Все эти удивительные вещи были лишь прелюдией тех потрясающих явлений, которые еще должны были произойти. А тогда я просто не понимал, что во Вселенной существует какая-то сверхъестественная физическая сила, которая действует через меня. Я и не думал об этом, а только удивлялся тому, что происходит, и страдал оттого, что мне никто не верит.
Когда мы готовились к переезду на Кипр, мне пришлось столкнуться с новыми огорчениями. Во-первых, выяснилось, что я не могу взять с собой собаку. Нужно было снова расставаться с Тцуки, теперь уже навсегда. Один наш друг, который жил на ферме, согласился забрать его к себе. Я нежно обнял Тцуки, поцеловал его в морду и заплакал. А потом долго смотрел, как его уносили по улице. Единственное, что меня утешало, — это то, что он попал в хорошие руки.

### ДАННЫЕ ДЛЯ УПРАЖНЕНИЯ
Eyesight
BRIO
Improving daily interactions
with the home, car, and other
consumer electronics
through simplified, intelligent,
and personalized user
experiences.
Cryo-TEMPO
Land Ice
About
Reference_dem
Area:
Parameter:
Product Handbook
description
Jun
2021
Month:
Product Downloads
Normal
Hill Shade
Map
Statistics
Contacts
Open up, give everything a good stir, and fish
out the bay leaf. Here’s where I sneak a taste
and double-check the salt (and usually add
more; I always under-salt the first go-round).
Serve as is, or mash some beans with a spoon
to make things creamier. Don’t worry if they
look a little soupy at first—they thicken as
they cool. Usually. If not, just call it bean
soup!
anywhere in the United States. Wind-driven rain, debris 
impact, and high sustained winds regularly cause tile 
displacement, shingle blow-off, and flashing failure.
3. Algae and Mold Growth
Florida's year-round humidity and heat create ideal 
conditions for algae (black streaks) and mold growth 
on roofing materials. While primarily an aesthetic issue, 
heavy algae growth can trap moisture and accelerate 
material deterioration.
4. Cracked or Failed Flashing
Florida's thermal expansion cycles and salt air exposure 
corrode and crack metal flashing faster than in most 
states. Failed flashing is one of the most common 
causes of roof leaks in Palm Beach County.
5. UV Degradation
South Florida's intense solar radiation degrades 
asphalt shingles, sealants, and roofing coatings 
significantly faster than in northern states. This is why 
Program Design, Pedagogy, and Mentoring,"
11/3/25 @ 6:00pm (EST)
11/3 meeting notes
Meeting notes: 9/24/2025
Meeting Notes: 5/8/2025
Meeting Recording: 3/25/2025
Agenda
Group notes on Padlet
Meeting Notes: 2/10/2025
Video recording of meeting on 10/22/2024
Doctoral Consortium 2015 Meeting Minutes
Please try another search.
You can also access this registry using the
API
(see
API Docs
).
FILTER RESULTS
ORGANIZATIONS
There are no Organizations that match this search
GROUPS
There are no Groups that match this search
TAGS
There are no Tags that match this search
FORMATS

==

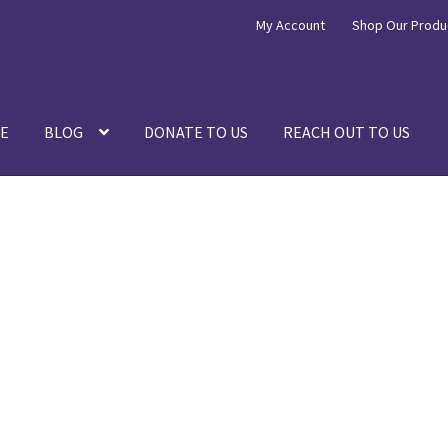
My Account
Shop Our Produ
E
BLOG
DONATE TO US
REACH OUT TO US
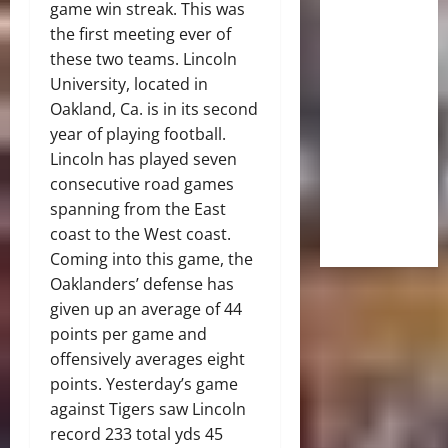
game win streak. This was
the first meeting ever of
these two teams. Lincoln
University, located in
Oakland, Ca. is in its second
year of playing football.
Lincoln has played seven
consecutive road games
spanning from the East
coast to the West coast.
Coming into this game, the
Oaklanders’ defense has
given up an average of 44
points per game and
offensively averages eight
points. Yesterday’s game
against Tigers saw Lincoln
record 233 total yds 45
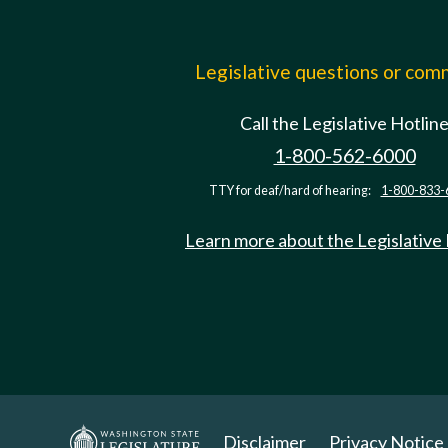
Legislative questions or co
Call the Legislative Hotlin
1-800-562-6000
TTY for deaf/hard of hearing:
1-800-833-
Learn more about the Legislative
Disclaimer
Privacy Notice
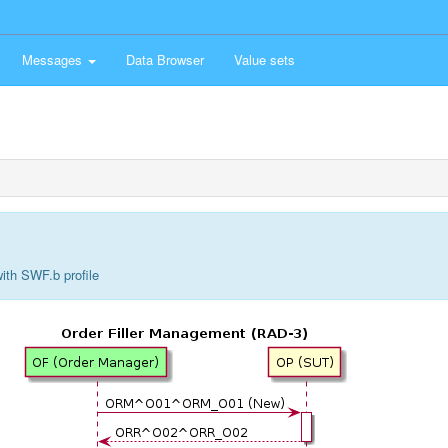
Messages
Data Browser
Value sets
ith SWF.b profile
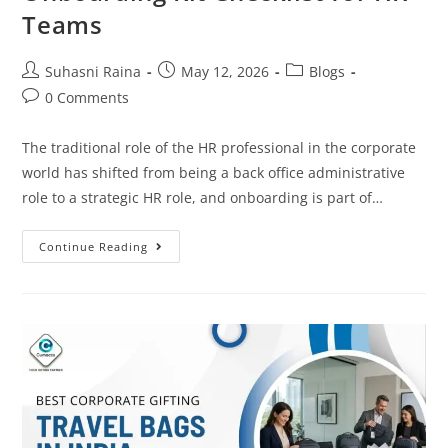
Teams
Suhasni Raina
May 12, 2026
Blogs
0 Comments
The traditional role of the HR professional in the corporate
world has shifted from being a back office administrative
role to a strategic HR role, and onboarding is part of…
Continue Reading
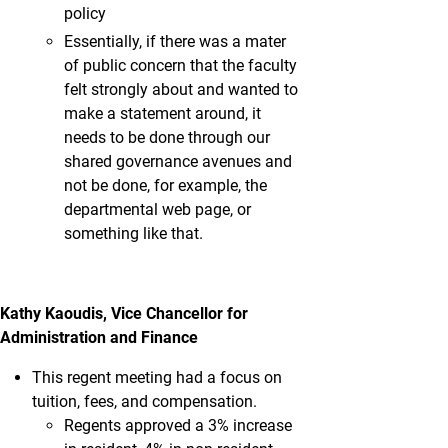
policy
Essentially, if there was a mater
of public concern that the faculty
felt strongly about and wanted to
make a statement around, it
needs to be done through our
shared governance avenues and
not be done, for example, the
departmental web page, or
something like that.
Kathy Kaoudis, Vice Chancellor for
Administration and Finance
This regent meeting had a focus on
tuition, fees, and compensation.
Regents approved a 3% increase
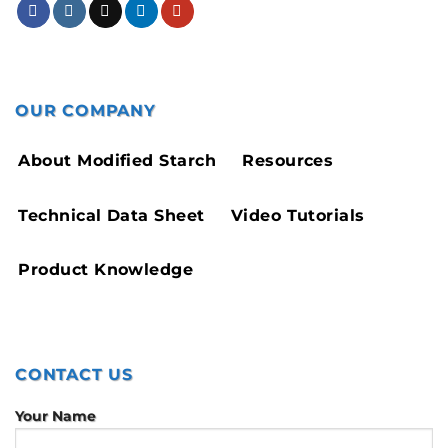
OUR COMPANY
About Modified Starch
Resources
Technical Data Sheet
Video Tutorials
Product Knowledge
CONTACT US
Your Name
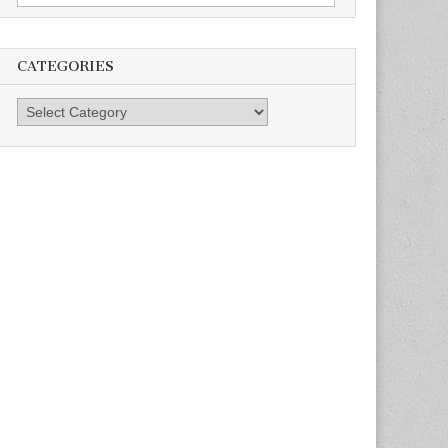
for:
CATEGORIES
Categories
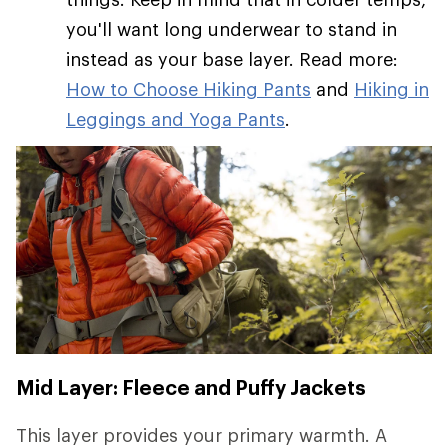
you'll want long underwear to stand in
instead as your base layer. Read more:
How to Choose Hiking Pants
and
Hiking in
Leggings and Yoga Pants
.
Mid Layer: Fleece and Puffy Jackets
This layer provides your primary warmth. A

### ПОПРОБУЙТЕ САМИ
Перепечатайте без изменений часть отрывка от слов «Все эти удивительные» до слов «никто не верит.» включительно. Эти данные не связаны с отрывком и служат отдельным материалом.

### ОТВЕТ К УПРАЖНЕНИЮ
Все эти удивительные вещи были лишь прелюдией тех потрясающих явлений, которые еще должны были произойти. А тогда я просто не понимал, что во Вселенной существует какая-то сверхъестественная физическая сила, которая действует через меня. Я и не думал об этом, а только удивлялся тому, что происходит, и страдал оттого, что мне никто не верит.